- **Using the information**
1. In the text on Nehru's rise, what year did Nehru return to India after finishing his law education?
2. From the text on Nehru's rise, set down the passage starting at the words "To understand Pandit" and stopping after "in the evenings…’.".

- **Text**
“In bravery, he is not to be surpassed. Who can excel him in the love of country? He is rash and impetuous, say some — and if he has the dash and rashness of a warrior, he also has the prudence of a statesman — he is pure as a crystal, he is truthful beyond suspicion. He is a knight sans peur, sans reproche – the nation is safe in his hands.”
– Mahatma Gandhi
While reading some documents, at leisure or for work, I stumbled upon an intriguing question – How did Jawaharlal Nehru rise as the paramount leader of the Indian freedom struggle after the 1929 Lahore session of the Indian National Congress? The answer, however, was not simple as he was not even supposed to lead Congress when there were leaders like his own father, let alone the Iron Man of Congress (later Iron Man of India) Sardar Patel and C. Rajagopalachari (Rajaji as he was popularly known). Nehru himself knew that he was not primed enough to lead the party and it was too soon for him to take the President’s mantle. Mahatma Gandhi, on the contrary, believed that it was Jawahar(lal Nehru) who could rally the youth and men and women, who were infatuated and inclined towards communism and the people from the Muslim community, who had ceded ties with Congress due to several reasons, to follow Congress once again and fight the final phase of the battle against oppression and cruelty of the raj.
To understand Pandit Jawarharlal Nehru’s rise to the top, within Congress and eventually the first Prime Minister of independent India, we will tread back several years. Nehru returned to India in 1912 after completing his law education. He enrolled as an advocate in Allahabad High Court but had a strong disinterest in the practice of law. As Tharoor has mentioned in Nehru – The Invention of India, ‘Jawaharlal Sought to escape the tedium of his days by partying extravagantly in the evenings…’.

In 1916 he was married to Kamala Kaul and in 1917, their only daughter Indira Nehru was born. Meanwhile, Nehru got pulled into politics and the Indian Freedom Struggle. Of course, his father was a political figure and held a respectable position in the Congress party. Those days, after their split with the Extremists in 1907 (After the Surat Session), Congress was dominated by the Moderates. Adopting resolutions against the British Government and its decisions was their way of opposing British rule in the country. Quoting Chandra (Bipan Chandra 160) – ‘Many of the Moderate leaders of the Congress were also unhappy with the choice they had made in 1907 at Surat, and also the fact that the Congress had lapsed into almost total inactivity.’ Naturally, young Jawaharlal was not enthused by this kind of politics. He could not place himself in the Extremist camp (led by Annie Besant and Bal Gangadhar Tilak after their split with Congress in Surat, in 1907) either. But Annie Besant had been a frequent visitor and a family friend to the Nehrus. So when Besant was prosecuted for violating The Press Act of 1910, Jawarharlal Nehru made his first public speech on 20 June 1916 in her defence and protest of the Act, thus associating himself with the Home Rule League.

- **Source material**
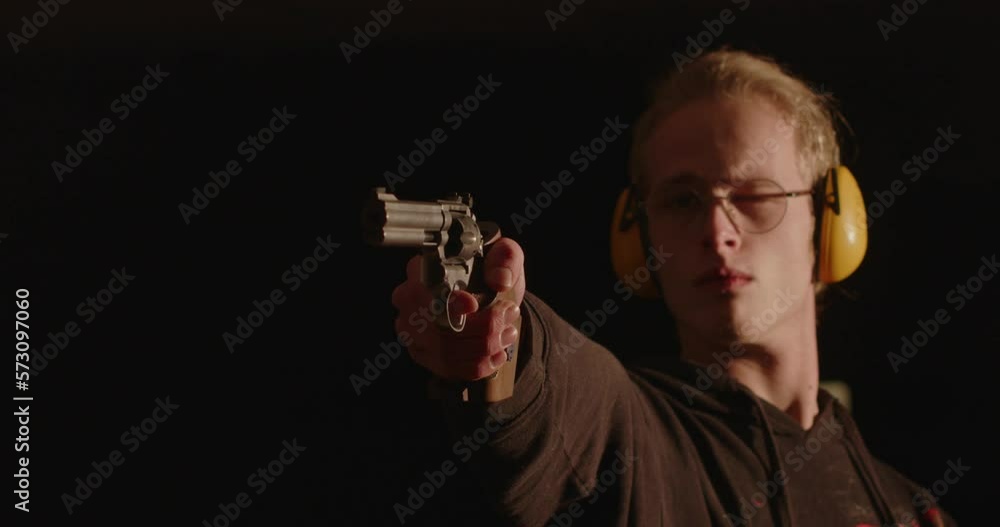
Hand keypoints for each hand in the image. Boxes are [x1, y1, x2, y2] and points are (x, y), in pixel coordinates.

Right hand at [391, 238, 525, 381]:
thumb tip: (500, 280)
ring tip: (507, 333)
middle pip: (438, 326)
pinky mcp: (421, 354)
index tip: (474, 304)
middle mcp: (408, 300)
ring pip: (446, 350)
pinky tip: (497, 353)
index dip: (448, 302)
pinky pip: (449, 368)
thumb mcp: (502, 257)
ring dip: (485, 346)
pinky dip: (479, 364)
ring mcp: (411, 330)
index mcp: (422, 269)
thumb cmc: (487, 274)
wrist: (484, 296)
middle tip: (509, 315)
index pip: (426, 289)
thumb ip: (504, 259)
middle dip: (482, 327)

- **Answers to the exercise**
1. 1912

2.
To understand Pandit Jawarharlal Nehru’s rise to the top, within Congress and eventually the first Prime Minister of independent India, we will tread back several years. Nehru returned to India in 1912 after completing his law education. He enrolled as an advocate in Allahabad High Court but had a strong disinterest in the practice of law. As Tharoor has mentioned in Nehru – The Invention of India, ‘Jawaharlal Sought to escape the tedium of his days by partying extravagantly in the evenings…’.